[DATA EXCERPT]
=======

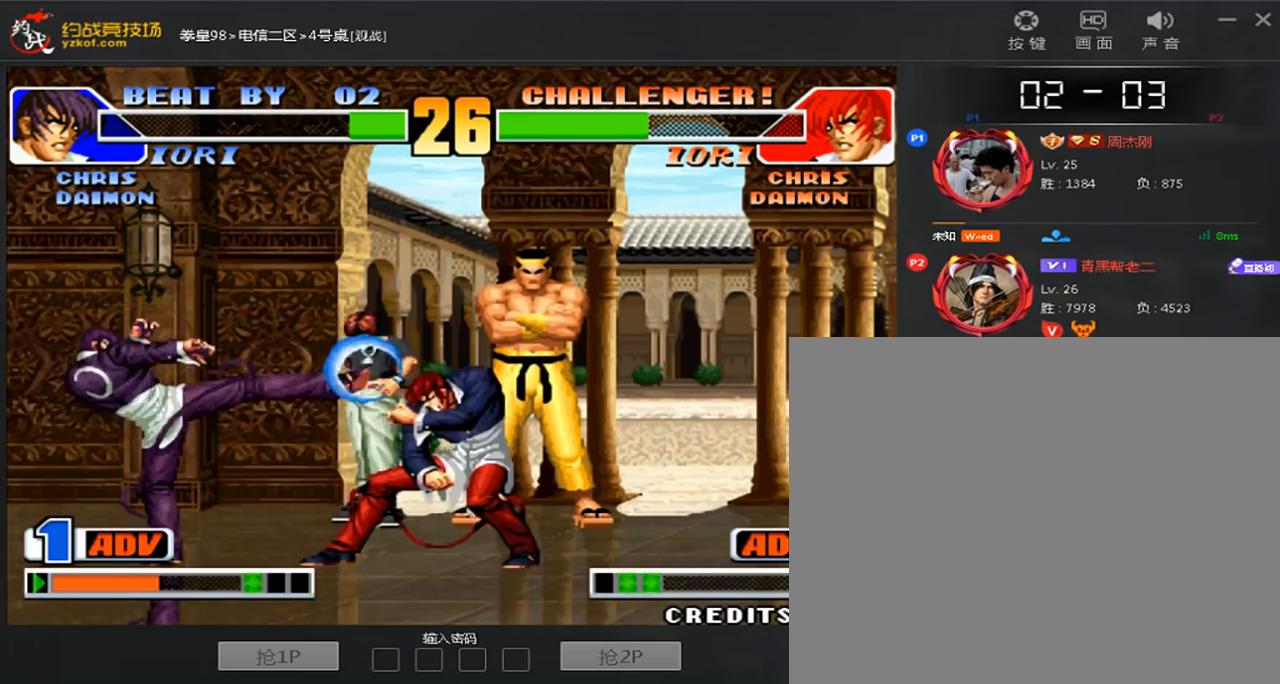
{"dt_ms": 480, "buttons": ["A"], "left_stick": "center", "events": [[120, "A", "up"], [200, "left_stick", "center"], [280, "left_stick", "left"], [360, "A", "down"], [360, "left_stick", "center"]]}
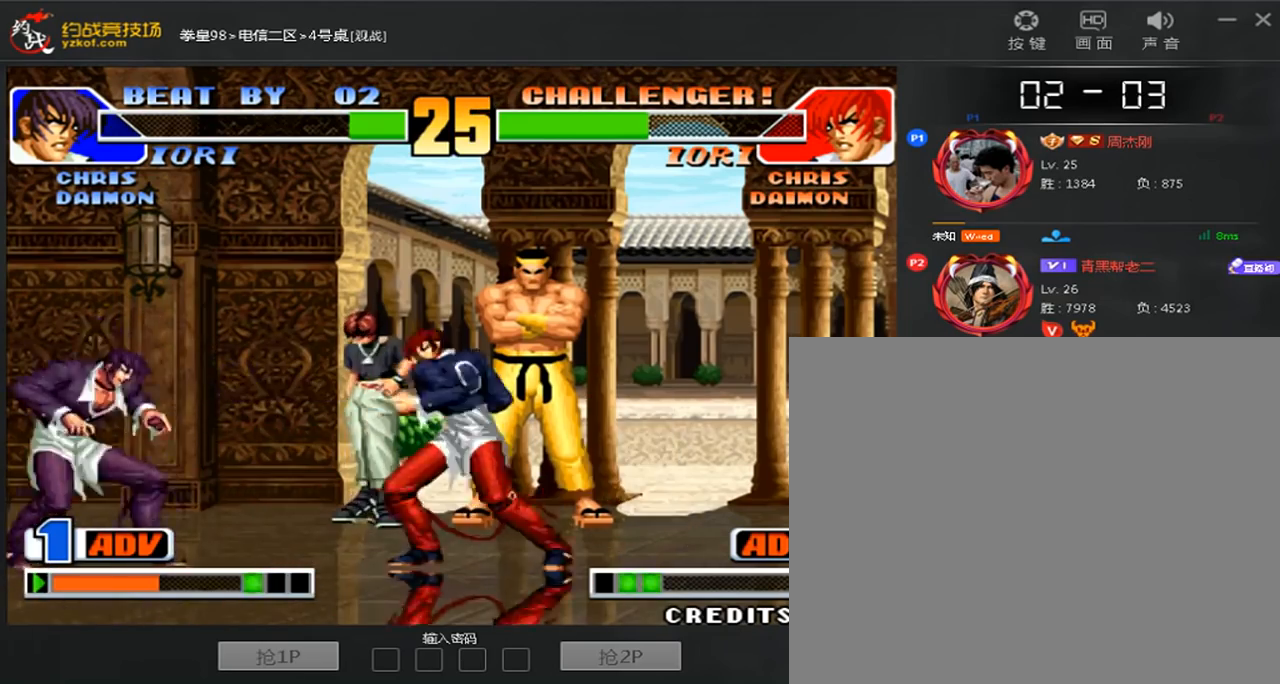
{"dt_ms": 520, "buttons": ["C"], "left_stick": "right", "events": [[40, "A", "up"], [40, "left_stick", "down"], [160, "left_stick", "right"], [200, "C", "down"]]}
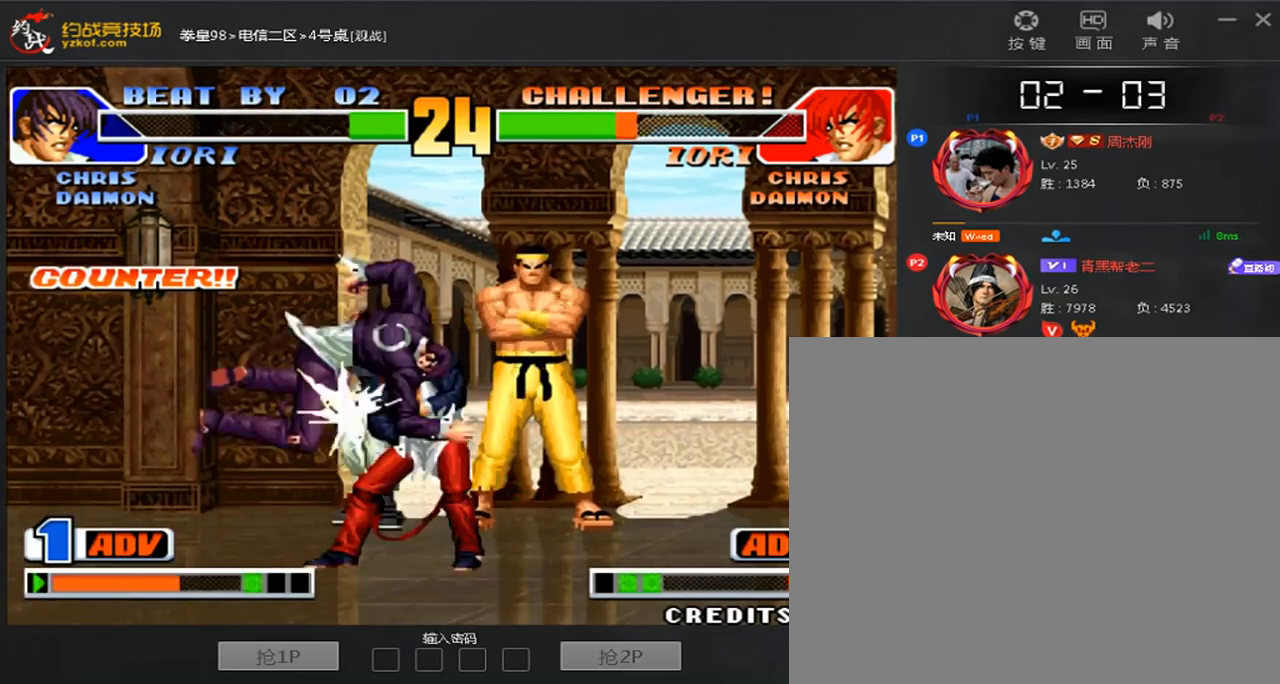
{"dt_ms": 480, "buttons": [], "left_stick": "down-right", "events": [[80, "C", "up"], [160, "left_stick", "down-right"]]}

=======

[WHAT IS BEING ASKED]
Reproduce the data above word for word, but leave the images out.

[REPLY]
{"dt_ms": 480, "buttons": ["A"], "left_stick": "center", "events": [[120, "A", "up"], [200, "left_stick", "center"], [280, "left_stick", "left"], [360, "A", "down"], [360, "left_stick", "center"]]}
{"dt_ms": 520, "buttons": ["C"], "left_stick": "right", "events": [[40, "A", "up"], [40, "left_stick", "down"], [160, "left_stick", "right"], [200, "C", "down"]]}
{"dt_ms": 480, "buttons": [], "left_stick": "down-right", "events": [[80, "C", "up"], [160, "left_stick", "down-right"]]}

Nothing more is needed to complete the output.